Assistant Professor, University of Houston, Downtown (Ph.D. Purdue University, 2014; Master’s UConn) Matthew worked as an elementary teacher, gifted and magnet coordinator for Houston Independent School District. Matthew’s research focuses on twice exceptionality. He examined the relationship between working memory and creativity among gifted ADHD students; coping mechanisms of twice-exceptional girls in secondary school concerning academics and interpersonal relationships; and he is a team member working to increase research, identification, and service of gifted Native Americans. He has presented to parents and teachers across the United States on topics including creativity, 2E, underserved populations, and Total School Cluster Grouping.

F. Richard Olenchak
olenchak@purdue.edu
Purdue University
United States

Professor and Head of Educational Studies at Purdue University, was Associate Provost at the University of Houston, and Special Education Chair and Teacher Education Director at the University of Alabama.
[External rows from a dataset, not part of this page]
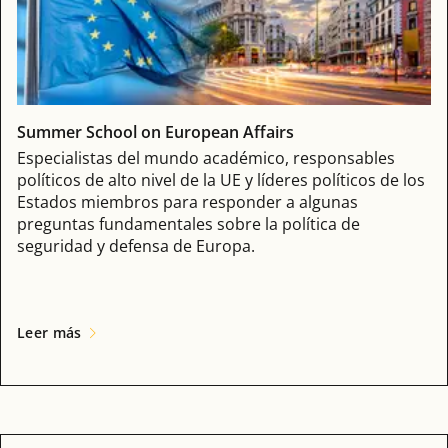
Summer School on European Affairs
Especialistas del mundo académico, responsables
políticos de alto nivel de la UE y líderes políticos de los
Estados miembros para responder a algunas
preguntas fundamentales sobre la política de
seguridad y defensa de Europa.
Leer más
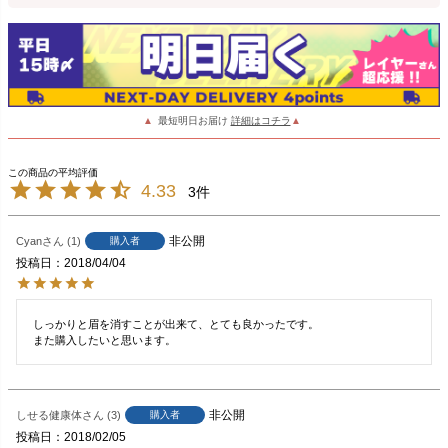
▲
最短明日お届け
詳細はコチラ
▲
4.33
3
非公開
Cyan
1
購入者
投稿日
2018/04/04
しっかりと眉を消すことが出来て、とても良かったです。

また購入したいと思います。
非公開
しせる健康体
3
購入者
投稿日
2018/02/05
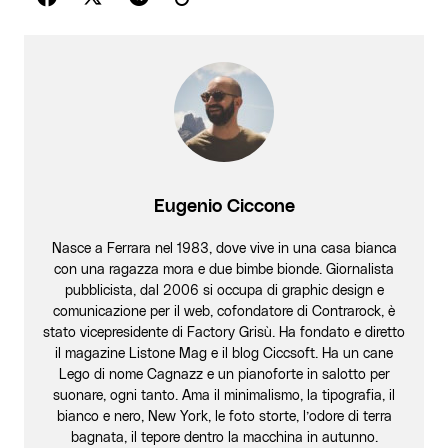
Eugenio Ciccone
Nasce a Ferrara nel 1983, dove vive in una casa bianca
con una ragazza mora e due bimbe bionde. Giornalista
pubblicista, dal 2006 si occupa di graphic design e
comunicazione per il web, cofondatore di Contrarock, è
stato vicepresidente di Factory Grisù. Ha fondato e diretto
il magazine Listone Mag e il blog Ciccsoft. Ha un cane
Lego di nome Cagnazz e un pianoforte in salotto per
suonare, ogni tanto. Ama il minimalismo, la tipografia, il
bianco e nero, New York, le foto storte, l’odore di terra
bagnata, il tepore dentro la macchina in autunno.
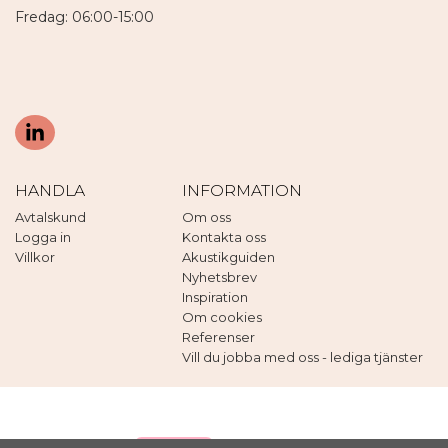
Fredag: 06:00-15:00
HANDLA
INFORMATION
Avtalskund
Om oss
Logga in
Kontakta oss
Villkor
Akustikguiden
Nyhetsbrev
Inspiration
Om cookies
Referenser
Vill du jobba med oss - lediga tjänster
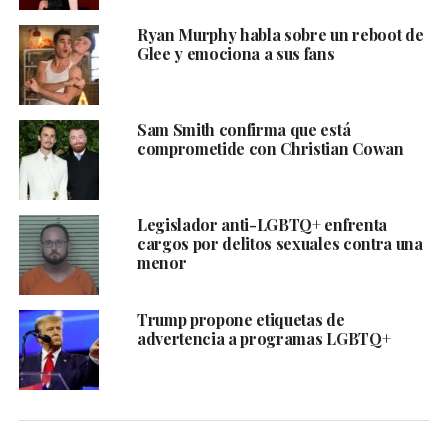
Ryan Murphy habla sobre un reboot de
Glee y emociona a sus fans
Sam Smith confirma que está
comprometide con Christian Cowan
Legislador anti-LGBTQ+ enfrenta
cargos por delitos sexuales contra una
menor
Trump propone etiquetas de
advertencia a programas LGBTQ+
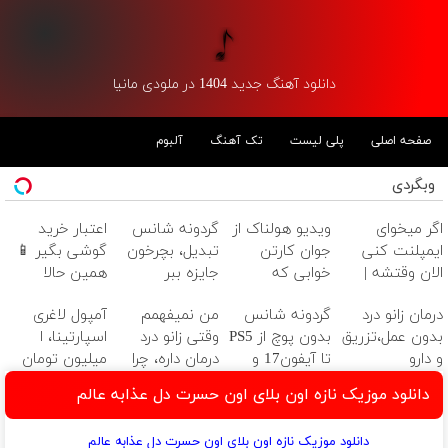
دانلود آهنگ جدید 1404 در ملودی مانیا
صفحه اصلی
پلی لیست
تک آهنگ
آلبوم
وبگردی
اگر میخوای
ویدیو هولناک از
گردونه شانس
اعتبار خرید
ایمپلنت کنی
جوان کارتن
تبدیل، بچرخون
گوشی بگیر 📱
الان وقتشه |
خوابی که
جایزه ببر
همین حالا
فقط با ۲۵
میلیاردر شد.
درخواست اعتبار
درمان زانو درد
گردونه شانس
من نمیفهمم
آمپول لاغری
میلیون تومان!!!
آموزش رایگان
بده 🎯
بدون عمل،تزریق
بدون پوچ از PS5
وقتی زانو درد
اسپارتینا، ا
و دارو
تا آیفون17 و
درمان داره، چرا
میلیون تومان
(◂پرسش‌نامه)
بیت کوین 🔥
دردش رو داری
ارزان‌تر از همه‌جا!
دانلود موزیک نازه اون بلای اون حسرت دل عذابه عالم
تحمل میکنی؟❗
دانلود موزیک نازه اون بلای اون حسرت دل عذابه عالم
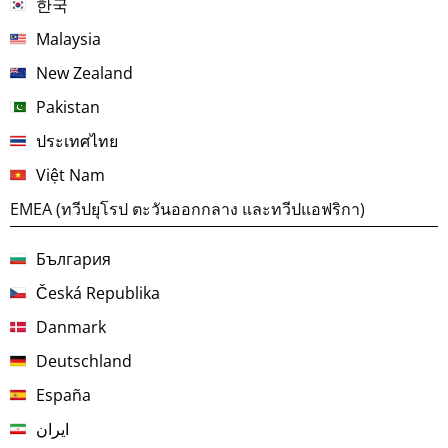
한국
Malaysia
New Zealand
Pakistan
ประเทศไทย
Việt Nam
EMEA (ทวีปยุโรป ตะวันออกกลาง และทวีปแอฟริกา)
България
Česká Republika
Danmark
Deutschland
España
ایران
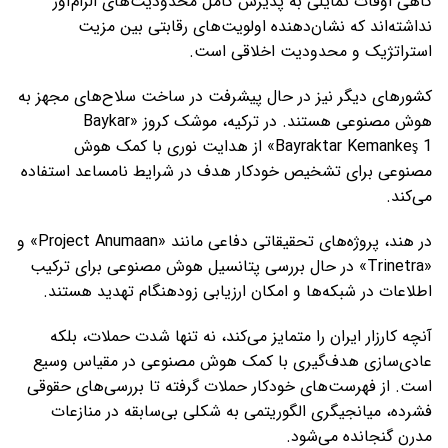
گاهی اوقات تمایلی به پذیرش کامل محدودیت‌های الزام‌آور
نداشته‌اند که نشان‌دهنده اولویت‌های رقابتی بین مزیت
استراتژیک و محدودیت اخلاقی است.
کشورهای دیگر نیز در حال پیشرفت در ساخت سلاح‌های مجهز به
هوش مصنوعی هستند. در ترکیه، موشک کروز «Baykar
Bayraktar Kemankeş 1» از هدایت نوری با کمک هوش
مصنوعی برای تشخیص خودکار هدف در شرایط نامساعد استفاده
می‌کند.
در هند، پروژه‌های تحقیقاتی دفاعی مانند «Project Anumaan» و
«Trinetra» در حال بررسی پتانسیل هوش مصنوعی برای ترکیب
اطلاعات در شبکه‌ها و امکان ارزیابی زودهنگام تهدید هستند.
آنچه کارزار ایران را متمایز می‌کند، نه تنها شدت حملات، بلکه
عادی‌سازی هدف‌گیری با کمک هوش مصنوعی در مقیاس وسیع
است. از فهرست‌های خودکار حملات گرفته تا بررسی‌های حقوقی
فشرده، میانجیگری الگوریتمی به شکلی بی‌سابقه در منازعات
مدرن گنجانده می‌شود.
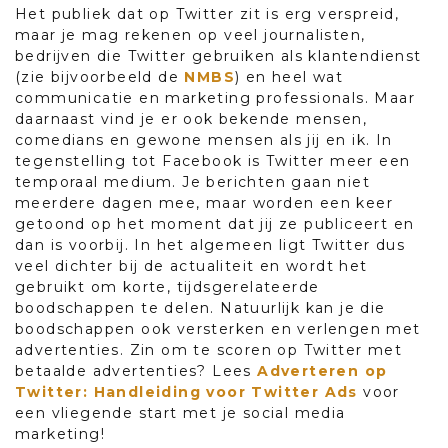
Het publiek dat op Twitter zit is erg verspreid,
maar je mag rekenen op veel journalisten,
bedrijven die Twitter gebruiken als klantendienst
(zie bijvoorbeeld de
NMBS
) en heel wat
communicatie en marketing professionals. Maar
daarnaast vind je er ook bekende mensen,
comedians en gewone mensen als jij en ik. In
tegenstelling tot Facebook is Twitter meer een
temporaal medium. Je berichten gaan niet
meerdere dagen mee, maar worden een keer
getoond op het moment dat jij ze publiceert en
dan is voorbij. In het algemeen ligt Twitter dus
veel dichter bij de actualiteit en wordt het
gebruikt om korte, tijdsgerelateerde
boodschappen te delen. Natuurlijk kan je die
boodschappen ook versterken en verlengen met
advertenties. Zin om te scoren op Twitter met
betaalde advertenties? Lees
Adverteren op
Twitter: Handleiding voor Twitter Ads
voor
een vliegende start met je social media
marketing!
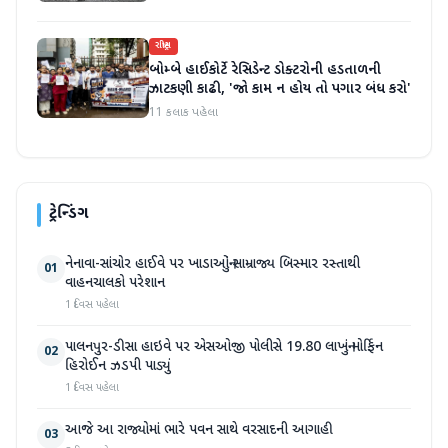
રાષ્ટ્રીય
બોમ્બે હાઈકોર્ટે રેસિડેન્ટ ડોક્ટરોની હડતાળની
ઝાટકણી કાઢી, 'જો કામ ન હોય તો પગાર બંધ કરો'
11 કલાક પહેલા
ટ્રેન્ડિંગ
નેનાવા-સાંચોર હાઈવે પર ખાડાઓનું સામ્રાજ્ય બિસ્માર રસ્તાથી
01
વાહનચાલકો પરેશાન
1 દિવસ પહેલા
પાલનપુર-ડીસા હાઇવે પર એસઓજી પોલીસે 19.80 લાખનું મોર્ફિન
02
હિરોઈન ઝડપી પાડ્યું
1 દિવસ પહેલા
આજે આ રાજ્યોમાં ભારે પવન સાથે વરસાદની આગાહી
03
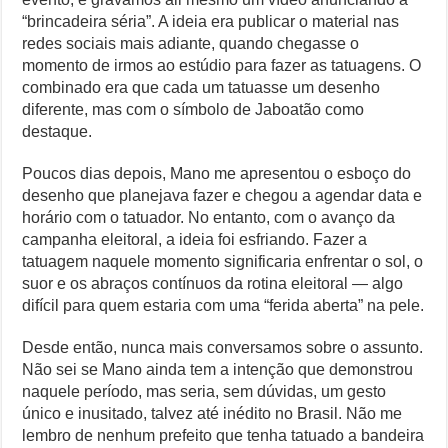
“brincadeira séria”. A ideia era publicar o material nas
redes sociais mais adiante, quando chegasse o
momento de irmos ao estúdio para fazer as tatuagens. O
combinado era que cada um tatuasse um desenho
diferente, mas com o símbolo de Jaboatão como
destaque.
Poucos dias depois, Mano me apresentou o esboço do
desenho que planejava fazer e chegou a agendar data e
horário com o tatuador. No entanto, com o avanço da
campanha eleitoral, a ideia foi esfriando. Fazer a
tatuagem naquele momento significaria enfrentar o sol, o
suor e os abraços contínuos da rotina eleitoral — algo
difícil para quem estaria com uma “ferida aberta” na pele.
Desde então, nunca mais conversamos sobre o assunto.
Não sei se Mano ainda tem a intenção que demonstrou
naquele período, mas seria, sem dúvidas, um gesto
único e inusitado, talvez até inédito no Brasil. Não me
lembro de nenhum prefeito que tenha tatuado a bandeira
He has been President of the: National Association for Gifted Children (NAGC); International Future Problem Solving Program (FPSP); and Association for the Education of Gifted Underachieving Students (AEGUS). Publications include the second edition of Misdiagnosis and Dual Diagnoses of Gifted Children and Adults, the first edition of which was 2005’s USA Psychology Book of the Year. His interest in underserved students serves as a platform for all of his work.